As the answer, give a copy of each line below that includes the word "evenodd".

[Dataset entries]
----------------
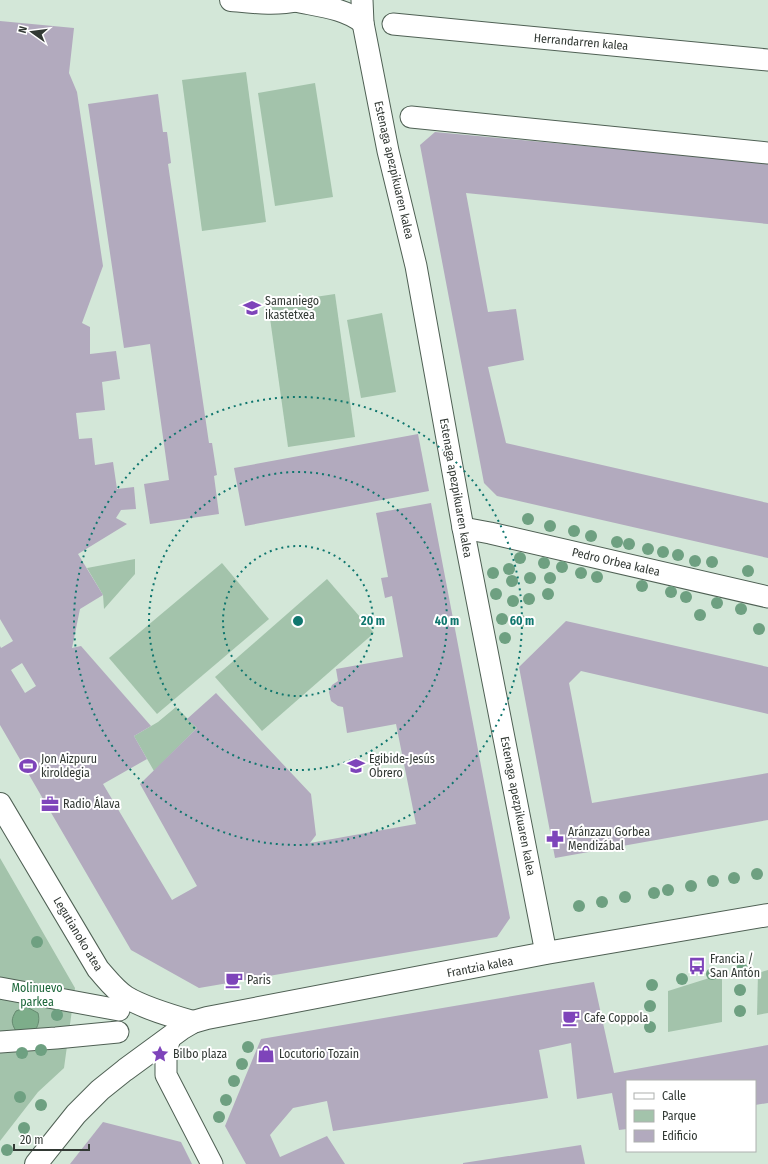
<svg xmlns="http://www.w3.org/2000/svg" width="768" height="1164" font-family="'Fira Sans Condensed',sans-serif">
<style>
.green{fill:#a3c3ab}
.water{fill:#7dad8a;stroke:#668a70}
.building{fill:#b2aabe;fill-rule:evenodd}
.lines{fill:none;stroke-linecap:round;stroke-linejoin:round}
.street-casing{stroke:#4f6054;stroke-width:23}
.secondary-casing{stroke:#4f6054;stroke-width:24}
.primary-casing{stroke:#4f6054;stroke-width:24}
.street{stroke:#fff;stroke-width:21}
.secondary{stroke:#fff;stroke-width:22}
.primary{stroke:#fff;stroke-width:22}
.tree{fill:#6ea081}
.ring{fill:none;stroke:#0f766e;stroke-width:2;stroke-dasharray:2 4}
.labels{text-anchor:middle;stroke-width:4;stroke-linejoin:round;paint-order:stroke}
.street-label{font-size:12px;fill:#323934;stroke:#fff}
.poi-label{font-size:12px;fill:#323934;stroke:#fff;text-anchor:start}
.park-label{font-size:12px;fill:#1c6639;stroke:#fff}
.centre{fill:#0f766e;stroke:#fff;stroke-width:2}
.ring-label{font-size:12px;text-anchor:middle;font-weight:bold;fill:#0f766e;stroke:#fff;stroke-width:4;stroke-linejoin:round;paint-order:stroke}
</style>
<rect width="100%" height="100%" fill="#d3e7d8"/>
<g class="green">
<polygon points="246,72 266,222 202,231 182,80"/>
<polygon points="315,83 333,197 275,206 258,93"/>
<polygon points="335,294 355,437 288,447 268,304"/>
<polygon points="382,313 396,392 361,398 347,320"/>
<polygon points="135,559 135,574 104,609 103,595 87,568"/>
<polygon points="222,563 269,619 157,714 109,658"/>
<polygon points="327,579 374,633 262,731 215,677"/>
<polygon points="176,707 197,728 154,771 134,736 158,722"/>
<polygon points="0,858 75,988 64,1068 38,1092 0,1141"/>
<polygon points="768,970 768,1013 757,1015 758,973"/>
<polygon points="722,974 722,1022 668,1032 668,991"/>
</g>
<path class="water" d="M 27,1007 L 38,1013 C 40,1021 38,1026 34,1032 L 16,1031 C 11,1023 11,1019 16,1011 Z"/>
<g class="building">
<path d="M 0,21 L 74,28 L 69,73 L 77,92 L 103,266 L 82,323 L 90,327 L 90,354 L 116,351 L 120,379 L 102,382 L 105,410 L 76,413 L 79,439 L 92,438 L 95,465 L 113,462 L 117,489 L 134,487 L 136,509 L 121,510 L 116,518 L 127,524 L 78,554 L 103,595 L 80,609 L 72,648 L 81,646 L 151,726 L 134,736 L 147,759 L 103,784 L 172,900 L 197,886 L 140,784 L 197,728 L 187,719 L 216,693 L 311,794 L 316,835 L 310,843 L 416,824 L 396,724 L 347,733 L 343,707 L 338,706 L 331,701 L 329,692 L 332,685 L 338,681 L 336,669 L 403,657 L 392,596 L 385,598 L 381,578 L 388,577 L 376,513 L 431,503 L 510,918 L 497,937 L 199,988 L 131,950 L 0,725 L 0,646 L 1,648 L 13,641 L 0,619 ZM 22,663 L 36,686 L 25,693 L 11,670 Z"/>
<polygon points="158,94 163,132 167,132 171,163 168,164 209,443 212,443 217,475 214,476 219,514 150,524 144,484 169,480 150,344 124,348 88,104"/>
<polygon points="435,132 768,163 768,224 466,193 488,312 516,309 524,360 488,367 506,443 768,503 768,558 497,496 484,483 420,145"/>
<polygon points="418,434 429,491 245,526 234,468"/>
<polygon points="566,621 768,667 768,714 581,671 569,683 592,803 768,773 768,820 555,858 519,667"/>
<polygon points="594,982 614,1073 768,1045 768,1103 755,1105 755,1081 627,1081 627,1129 619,1130 612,1093 577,1099 571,1043 539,1050 548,1098 333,1131 327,1101 293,1108 270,1135 280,1157 327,1136 345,1164 246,1164 225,1126 261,1039"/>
<polygon points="103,1122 181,1142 192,1164 70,1164"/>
<polygon points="581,1145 585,1164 463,1164 463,1163"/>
</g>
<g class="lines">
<g class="street-casing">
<g id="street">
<polyline points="362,0 363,23 388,151 416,266 463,528 546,953"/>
<path d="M 295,1 C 318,6 345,8 363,23"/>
<polyline points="393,24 768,60"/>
<polyline points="411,117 768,153"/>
<polyline points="463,528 490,533 768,597"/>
<polyline points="0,988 119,1010"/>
<polyline points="170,1037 166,1053 166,1075 212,1164"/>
<polyline points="0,1042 56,1038 118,1032"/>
</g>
</g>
<g class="secondary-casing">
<g id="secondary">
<path d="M 0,804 L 98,969 C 107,979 115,990 126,997 C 144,1008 172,1016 193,1022"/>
<polyline points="36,1164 76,1114 100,1090 125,1070 181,1029 193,1022 207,1018 546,953 768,915"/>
</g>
</g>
<g class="primary-casing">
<path id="primary" d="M 231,0 C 253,2 276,5 298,0"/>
</g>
<use href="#street" class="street"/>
<use href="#secondary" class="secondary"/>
<use href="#primary" class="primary"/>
</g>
<g class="tree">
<circle cx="528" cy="519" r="6"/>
<circle cx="550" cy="526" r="6"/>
<circle cx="574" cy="531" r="6"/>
<circle cx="591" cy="536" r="6"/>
<circle cx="617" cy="542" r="6"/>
<circle cx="629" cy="544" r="6"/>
<circle cx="648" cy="549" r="6"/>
<circle cx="663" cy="552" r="6"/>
<circle cx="678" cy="555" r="6"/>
<circle cx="520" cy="558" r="6"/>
<circle cx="695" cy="561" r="6"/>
<circle cx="712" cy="562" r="6"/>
<circle cx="544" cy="563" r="6"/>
<circle cx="562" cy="567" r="6"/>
<circle cx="509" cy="569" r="6"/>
<circle cx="748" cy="571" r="6"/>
<circle cx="493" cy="573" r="6"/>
<circle cx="581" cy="573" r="6"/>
<circle cx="597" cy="577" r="6"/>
<circle cx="530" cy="578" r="6"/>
<circle cx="550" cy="578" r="6"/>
<circle cx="512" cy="581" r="6"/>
<circle cx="642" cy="586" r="6"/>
<circle cx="671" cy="592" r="6"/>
<circle cx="496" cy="594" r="6"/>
<circle cx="548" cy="594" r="6"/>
<circle cx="686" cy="597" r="6"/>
<circle cx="529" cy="599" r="6"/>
<circle cx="513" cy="601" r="6"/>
<circle cx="717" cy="603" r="6"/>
<circle cx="741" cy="609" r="6"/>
<circle cx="700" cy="615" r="6"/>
<circle cx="502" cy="619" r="6"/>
<circle cx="521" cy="621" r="6"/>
<circle cx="759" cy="629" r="6"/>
<circle cx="505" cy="638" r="6"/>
<circle cx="757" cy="874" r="6"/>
<circle cx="734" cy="878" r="6"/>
<circle cx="713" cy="881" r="6"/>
<circle cx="691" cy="886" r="6"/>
<circle cx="668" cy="890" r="6"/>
<circle cx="654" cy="893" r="6"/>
<circle cx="625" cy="897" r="6"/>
<circle cx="602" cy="902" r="6"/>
<circle cx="579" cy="906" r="6"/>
<circle cx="37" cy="942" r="6"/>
<circle cx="742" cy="969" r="6"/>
<circle cx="712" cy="974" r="6"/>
<circle cx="682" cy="979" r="6"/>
<circle cx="652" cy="985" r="6"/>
<circle cx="740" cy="990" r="6"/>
<circle cx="650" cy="1006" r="6"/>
<circle cx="740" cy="1011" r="6"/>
<circle cx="57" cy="1015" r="6"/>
<circle cx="650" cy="1027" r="6"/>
<circle cx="248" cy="1047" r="6"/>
<circle cx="41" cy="1050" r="6"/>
<circle cx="22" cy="1053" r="6"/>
<circle cx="242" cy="1064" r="6"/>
<circle cx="234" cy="1081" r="6"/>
<circle cx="20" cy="1097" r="6"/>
<circle cx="226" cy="1100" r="6"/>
<circle cx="41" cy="1105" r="6"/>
<circle cx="219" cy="1117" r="6"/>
<circle cx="24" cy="1128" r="6"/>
<circle cx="7" cy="1150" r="6"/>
</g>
<g class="ring">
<circle cx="298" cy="621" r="75"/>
<circle cx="298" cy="621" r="149"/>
<circle cx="298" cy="621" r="224"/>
</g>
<defs>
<g id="school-bare" transform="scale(1.38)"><path d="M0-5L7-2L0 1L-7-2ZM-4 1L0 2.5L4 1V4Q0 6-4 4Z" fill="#7e44ba" stroke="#fff" stroke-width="2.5" paint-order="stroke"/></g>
<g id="stadium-bare" transform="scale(1.38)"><path d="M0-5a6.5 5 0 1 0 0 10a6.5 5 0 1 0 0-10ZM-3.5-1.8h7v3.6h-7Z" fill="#7e44ba" stroke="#fff" stroke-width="2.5" paint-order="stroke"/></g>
<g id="office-bare" transform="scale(1.38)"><path d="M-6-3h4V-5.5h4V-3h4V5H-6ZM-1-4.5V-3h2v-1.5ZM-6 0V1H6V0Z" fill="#7e44ba" stroke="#fff" stroke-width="2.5" paint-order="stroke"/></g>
<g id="pharmacy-bare" transform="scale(1.38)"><path d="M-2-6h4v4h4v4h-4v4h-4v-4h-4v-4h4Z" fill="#7e44ba" stroke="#fff" stroke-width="2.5" paint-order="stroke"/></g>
<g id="bus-bare" transform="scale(1.38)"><path d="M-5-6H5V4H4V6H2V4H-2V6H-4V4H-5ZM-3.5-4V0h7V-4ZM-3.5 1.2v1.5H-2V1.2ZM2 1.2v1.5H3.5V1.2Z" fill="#7e44ba" stroke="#fff" stroke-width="2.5" paint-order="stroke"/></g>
<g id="cafe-bare" transform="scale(1.38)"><path d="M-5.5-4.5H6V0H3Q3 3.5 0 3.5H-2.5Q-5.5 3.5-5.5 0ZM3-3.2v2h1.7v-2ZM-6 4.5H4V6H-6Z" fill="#7e44ba" stroke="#fff" stroke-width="2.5" paint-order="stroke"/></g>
<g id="sight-bare" transform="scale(1.38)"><path d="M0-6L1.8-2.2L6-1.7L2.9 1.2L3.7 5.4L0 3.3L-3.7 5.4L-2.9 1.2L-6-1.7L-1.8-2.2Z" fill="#7e44ba" stroke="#fff" stroke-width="2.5" paint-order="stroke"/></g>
<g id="shop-bare" transform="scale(1.38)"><path d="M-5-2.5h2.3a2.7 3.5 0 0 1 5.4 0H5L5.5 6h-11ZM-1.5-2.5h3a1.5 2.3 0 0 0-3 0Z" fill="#7e44ba" stroke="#fff" stroke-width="2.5" paint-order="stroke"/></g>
</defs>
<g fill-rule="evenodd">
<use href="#school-bare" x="252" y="308"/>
<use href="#stadium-bare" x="28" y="766"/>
<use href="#school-bare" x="356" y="766"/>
<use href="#office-bare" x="50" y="804"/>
<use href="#pharmacy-bare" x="555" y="839"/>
<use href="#bus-bare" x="697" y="966"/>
<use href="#cafe-bare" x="234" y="980"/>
<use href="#cafe-bare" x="571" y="1018"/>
<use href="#sight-bare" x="160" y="1054"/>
<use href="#shop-bare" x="266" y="1054"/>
</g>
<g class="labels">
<g class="street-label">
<text transform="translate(581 42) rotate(5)" y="4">Herrandarren kalea</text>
<text transform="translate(394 170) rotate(77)" y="4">Estenaga apezpikuaren kalea</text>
<text transform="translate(456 488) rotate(80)" y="4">Estenaga apezpikuaren kalea</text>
<text transform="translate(616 562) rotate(13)" y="4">Pedro Orbea kalea</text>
<text transform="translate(518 806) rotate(79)" y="4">Estenaga apezpikuaren kalea</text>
<text transform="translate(78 934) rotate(59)" y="4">Legutianoko atea</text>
<text transform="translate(480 967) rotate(-11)" y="4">Frantzia kalea</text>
</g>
<g class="poi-label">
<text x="265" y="305">Samaniego<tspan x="265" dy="14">ikastetxea</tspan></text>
<text x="41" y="763">Jon Aizpuru<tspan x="41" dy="14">kiroldegia</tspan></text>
<text x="369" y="763">Egibide-Jesús<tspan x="369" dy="14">Obrero</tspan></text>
<text x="63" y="808">Radio Álava</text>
<text x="568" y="836">Aránzazu Gorbea<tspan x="568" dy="14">Mendizábal</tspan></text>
<text x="710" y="963">Francia /<tspan x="710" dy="14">San Antón</tspan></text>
<text x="247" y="984">Paris</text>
<text x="584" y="1022">Cafe Coppola</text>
<text x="173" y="1058">Bilbo plaza</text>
<text x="279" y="1058">Locutorio Tozain</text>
</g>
<g class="park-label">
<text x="37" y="992">Molinuevo<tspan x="37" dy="14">parkea</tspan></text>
</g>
</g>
<circle cx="298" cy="621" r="6" class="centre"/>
<g class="ring-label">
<text x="373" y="625">20 m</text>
<text x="447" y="625">40 m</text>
<text x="522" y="625">60 m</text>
</g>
<rect x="626" y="1080" width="130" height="72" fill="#ffffff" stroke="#adb0ae"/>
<rect x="634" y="1093" width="20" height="6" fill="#ffffff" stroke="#adb0ae"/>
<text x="662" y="1100" font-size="12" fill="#323934">Calle</text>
<rect x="634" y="1110" width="20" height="12" fill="#a3c3ab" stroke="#adb0ae"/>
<text x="662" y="1120" font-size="12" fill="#323934">Parque</text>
<rect x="634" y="1130" width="20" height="12" fill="#b2aabe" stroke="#adb0ae"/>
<text x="662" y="1140" font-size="12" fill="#323934">Edificio</text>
<g transform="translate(32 32) rotate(284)" stroke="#ffffff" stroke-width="3" paint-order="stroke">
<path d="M0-3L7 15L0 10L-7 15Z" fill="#323934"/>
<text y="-6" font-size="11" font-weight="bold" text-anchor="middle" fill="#323934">N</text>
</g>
<path d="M14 1144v6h75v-6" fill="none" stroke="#323934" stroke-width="2"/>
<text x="20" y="1144" font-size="12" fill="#323934" stroke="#ffffff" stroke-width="3" paint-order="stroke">20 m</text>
</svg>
----------------
**SOLVED PROBLEM**
.building{fill:#b2aabe;fill-rule:evenodd}
<g fill-rule="evenodd">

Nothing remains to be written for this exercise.